Not all sailors were fortunate enough to receive their care from a physician with the skill of a John Atkins, however. The quality of some naval surgeons could be poor, with many unqualified or unsuitable candidates being appointed to the role. In 1758, the captain of the Elizabeth described his naval surgeon as “very idle… [and how he] …would not trust a sick dog to his care.” Even the most dedicated practitioner still had to battle with the general ignorance of the age. This was a period when medicine was dominated by the notions of the four humours derived from the ancient world. Ideas about infection, and the spread of decease were very primitive. One medical historian has estimated that it was not until the 1920s that doctors in general began saving more patients than they killed.
But slowly and steadily, the quality of care afloat did improve, thanks largely to the efforts of two Scottish, and one Cornish medical professional.
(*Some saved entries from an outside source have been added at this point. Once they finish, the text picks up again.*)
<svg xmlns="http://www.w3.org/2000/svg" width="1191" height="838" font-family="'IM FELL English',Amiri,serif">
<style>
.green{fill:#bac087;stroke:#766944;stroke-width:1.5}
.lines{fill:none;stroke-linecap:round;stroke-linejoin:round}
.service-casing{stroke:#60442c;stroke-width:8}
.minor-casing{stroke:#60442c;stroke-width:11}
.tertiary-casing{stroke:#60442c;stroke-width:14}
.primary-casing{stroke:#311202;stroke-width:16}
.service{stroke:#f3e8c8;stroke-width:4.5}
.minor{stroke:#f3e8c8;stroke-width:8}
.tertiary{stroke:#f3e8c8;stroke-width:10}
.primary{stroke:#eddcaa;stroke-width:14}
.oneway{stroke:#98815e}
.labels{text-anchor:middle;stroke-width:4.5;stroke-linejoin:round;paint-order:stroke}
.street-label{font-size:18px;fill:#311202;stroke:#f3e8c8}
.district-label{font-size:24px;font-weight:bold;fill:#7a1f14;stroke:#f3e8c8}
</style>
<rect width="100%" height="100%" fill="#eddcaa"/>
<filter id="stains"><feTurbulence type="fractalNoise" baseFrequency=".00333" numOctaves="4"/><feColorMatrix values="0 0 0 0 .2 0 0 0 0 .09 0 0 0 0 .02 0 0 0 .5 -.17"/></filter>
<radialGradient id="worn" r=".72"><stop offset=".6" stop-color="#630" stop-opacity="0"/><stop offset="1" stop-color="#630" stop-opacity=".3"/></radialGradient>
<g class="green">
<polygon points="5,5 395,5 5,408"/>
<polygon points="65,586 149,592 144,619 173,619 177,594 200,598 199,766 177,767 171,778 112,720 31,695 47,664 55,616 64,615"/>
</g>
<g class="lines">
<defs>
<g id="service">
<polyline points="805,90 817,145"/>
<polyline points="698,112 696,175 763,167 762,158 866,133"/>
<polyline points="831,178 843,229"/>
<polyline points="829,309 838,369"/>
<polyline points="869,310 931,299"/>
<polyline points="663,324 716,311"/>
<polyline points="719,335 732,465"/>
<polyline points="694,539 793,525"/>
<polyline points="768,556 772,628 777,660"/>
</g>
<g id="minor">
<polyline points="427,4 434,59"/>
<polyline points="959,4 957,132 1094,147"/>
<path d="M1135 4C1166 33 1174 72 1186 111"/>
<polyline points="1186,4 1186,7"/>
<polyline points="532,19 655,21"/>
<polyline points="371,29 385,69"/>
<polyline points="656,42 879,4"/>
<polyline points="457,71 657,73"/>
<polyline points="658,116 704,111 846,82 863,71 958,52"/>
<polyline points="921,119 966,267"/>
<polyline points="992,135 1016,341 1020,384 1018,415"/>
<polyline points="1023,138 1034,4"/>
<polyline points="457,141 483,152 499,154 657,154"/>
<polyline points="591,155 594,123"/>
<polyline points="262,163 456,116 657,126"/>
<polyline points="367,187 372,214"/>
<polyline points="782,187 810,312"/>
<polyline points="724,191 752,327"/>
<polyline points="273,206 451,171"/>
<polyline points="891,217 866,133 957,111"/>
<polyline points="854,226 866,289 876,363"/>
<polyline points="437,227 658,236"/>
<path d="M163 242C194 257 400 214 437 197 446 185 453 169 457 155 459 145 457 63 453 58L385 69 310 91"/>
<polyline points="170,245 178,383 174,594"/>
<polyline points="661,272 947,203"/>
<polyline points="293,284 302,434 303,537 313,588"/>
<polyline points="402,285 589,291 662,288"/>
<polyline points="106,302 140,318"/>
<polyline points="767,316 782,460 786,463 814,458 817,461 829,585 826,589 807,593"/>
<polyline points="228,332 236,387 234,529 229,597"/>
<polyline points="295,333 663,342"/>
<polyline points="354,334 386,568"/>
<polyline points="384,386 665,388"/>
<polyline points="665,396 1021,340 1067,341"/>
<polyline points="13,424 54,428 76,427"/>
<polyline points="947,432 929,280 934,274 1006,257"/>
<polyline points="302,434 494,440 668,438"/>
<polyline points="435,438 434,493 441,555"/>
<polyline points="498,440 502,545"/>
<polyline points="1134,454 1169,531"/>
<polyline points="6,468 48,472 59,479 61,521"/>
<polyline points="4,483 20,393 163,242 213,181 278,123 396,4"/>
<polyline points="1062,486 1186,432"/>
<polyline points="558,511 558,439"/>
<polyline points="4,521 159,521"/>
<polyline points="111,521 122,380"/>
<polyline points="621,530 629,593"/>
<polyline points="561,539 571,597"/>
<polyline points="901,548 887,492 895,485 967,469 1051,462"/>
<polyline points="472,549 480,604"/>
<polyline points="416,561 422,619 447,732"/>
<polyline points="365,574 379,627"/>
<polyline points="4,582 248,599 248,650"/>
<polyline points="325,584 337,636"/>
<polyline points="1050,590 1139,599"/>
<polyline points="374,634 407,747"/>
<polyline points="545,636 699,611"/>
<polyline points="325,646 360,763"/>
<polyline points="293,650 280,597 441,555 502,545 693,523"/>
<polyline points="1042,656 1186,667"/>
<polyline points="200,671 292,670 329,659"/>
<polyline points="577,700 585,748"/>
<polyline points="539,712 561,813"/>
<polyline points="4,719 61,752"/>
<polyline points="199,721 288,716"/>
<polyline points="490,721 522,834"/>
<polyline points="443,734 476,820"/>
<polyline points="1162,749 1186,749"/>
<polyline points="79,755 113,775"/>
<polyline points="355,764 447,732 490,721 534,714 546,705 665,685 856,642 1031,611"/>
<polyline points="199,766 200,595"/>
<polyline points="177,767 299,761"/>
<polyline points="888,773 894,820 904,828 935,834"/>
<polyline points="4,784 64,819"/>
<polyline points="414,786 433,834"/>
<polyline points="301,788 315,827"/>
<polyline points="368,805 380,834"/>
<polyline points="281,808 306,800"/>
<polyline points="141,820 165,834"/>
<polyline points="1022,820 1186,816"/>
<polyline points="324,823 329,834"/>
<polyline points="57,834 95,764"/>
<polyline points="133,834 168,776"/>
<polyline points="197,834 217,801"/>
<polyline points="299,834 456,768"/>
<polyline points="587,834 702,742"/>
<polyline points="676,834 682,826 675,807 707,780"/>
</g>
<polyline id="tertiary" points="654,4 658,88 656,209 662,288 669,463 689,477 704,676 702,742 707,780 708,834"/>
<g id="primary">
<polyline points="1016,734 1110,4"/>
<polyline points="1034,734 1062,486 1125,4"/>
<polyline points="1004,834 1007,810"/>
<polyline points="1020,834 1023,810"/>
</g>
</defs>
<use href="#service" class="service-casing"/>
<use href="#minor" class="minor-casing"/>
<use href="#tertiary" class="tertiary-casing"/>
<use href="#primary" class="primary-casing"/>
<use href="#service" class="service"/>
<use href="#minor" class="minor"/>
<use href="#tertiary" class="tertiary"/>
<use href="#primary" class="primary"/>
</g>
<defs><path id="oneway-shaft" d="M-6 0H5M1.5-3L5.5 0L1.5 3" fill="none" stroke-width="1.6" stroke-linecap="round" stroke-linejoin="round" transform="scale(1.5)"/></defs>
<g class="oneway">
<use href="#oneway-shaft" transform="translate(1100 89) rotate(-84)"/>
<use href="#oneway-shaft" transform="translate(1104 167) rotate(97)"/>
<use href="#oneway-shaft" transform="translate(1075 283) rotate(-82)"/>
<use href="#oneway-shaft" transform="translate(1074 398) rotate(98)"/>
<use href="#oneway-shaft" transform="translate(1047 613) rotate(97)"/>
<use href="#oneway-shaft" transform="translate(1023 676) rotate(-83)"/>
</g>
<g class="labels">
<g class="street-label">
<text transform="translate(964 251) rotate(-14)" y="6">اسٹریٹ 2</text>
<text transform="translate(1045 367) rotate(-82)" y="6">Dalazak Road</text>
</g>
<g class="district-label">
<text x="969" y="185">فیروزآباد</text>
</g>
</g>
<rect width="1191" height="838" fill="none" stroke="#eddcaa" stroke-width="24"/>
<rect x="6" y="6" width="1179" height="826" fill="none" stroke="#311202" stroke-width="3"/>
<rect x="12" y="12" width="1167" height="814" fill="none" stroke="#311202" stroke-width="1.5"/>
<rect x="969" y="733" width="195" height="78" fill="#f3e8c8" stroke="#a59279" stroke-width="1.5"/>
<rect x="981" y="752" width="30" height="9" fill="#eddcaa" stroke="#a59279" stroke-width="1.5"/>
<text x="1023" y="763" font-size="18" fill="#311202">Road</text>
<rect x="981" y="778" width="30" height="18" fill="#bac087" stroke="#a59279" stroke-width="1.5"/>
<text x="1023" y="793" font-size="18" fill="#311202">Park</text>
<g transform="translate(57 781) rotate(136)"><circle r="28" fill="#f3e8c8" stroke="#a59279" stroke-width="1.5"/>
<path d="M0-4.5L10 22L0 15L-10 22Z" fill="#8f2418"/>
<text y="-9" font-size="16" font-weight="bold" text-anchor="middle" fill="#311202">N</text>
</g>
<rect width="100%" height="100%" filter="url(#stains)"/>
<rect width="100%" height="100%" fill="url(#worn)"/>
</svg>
Dr James Lind, a Scottish naval surgeon, is often regarded as the father of modern naval medicine. He found the cure for scurvy by carrying out the world’s first randomised medical trial when he was serving on board the Salisbury in 1747. William Northcote, the Cornishman, produced a comprehensive book called The Marine Practice of Physic and Surgery, in 1770, which provided a textbook for all naval surgeons to use. The final Scotsman, and the most influential, was Sir Gilbert Blane. Having served under Admiral Rodney as physician of the fleet, he became a reforming commissioner of the Sick and Hurt Board, where he introduced a complete overhaul of the role of the naval surgeon. It was Blane who introduced citrus fruit into the sailor’s diet, as recommended by Lind. He also produced new regulations for Royal Navy ships, which were now to be kept scrupulously clean, properly ventilated, and sailors were to be issued with adequate supplies of soap (and made to use them). He also introduced a mandatory seven years of training for all naval surgeons, followed by an exam to prove their competence prior to being appointed.
By the time of Trafalgar, the ships of the Royal Navy were staffed by naval surgeons like William McDonald on HMS Colossus, who had been trained under Blane’s reforms. The effect of their work was not just of humane benefit, but also helped to swing the battle in the Royal Navy’s favour. Research has shown that superior medical practice meant that Nelson’s sailors were considerably healthier than their opponents, and so were able to fight longer and harder.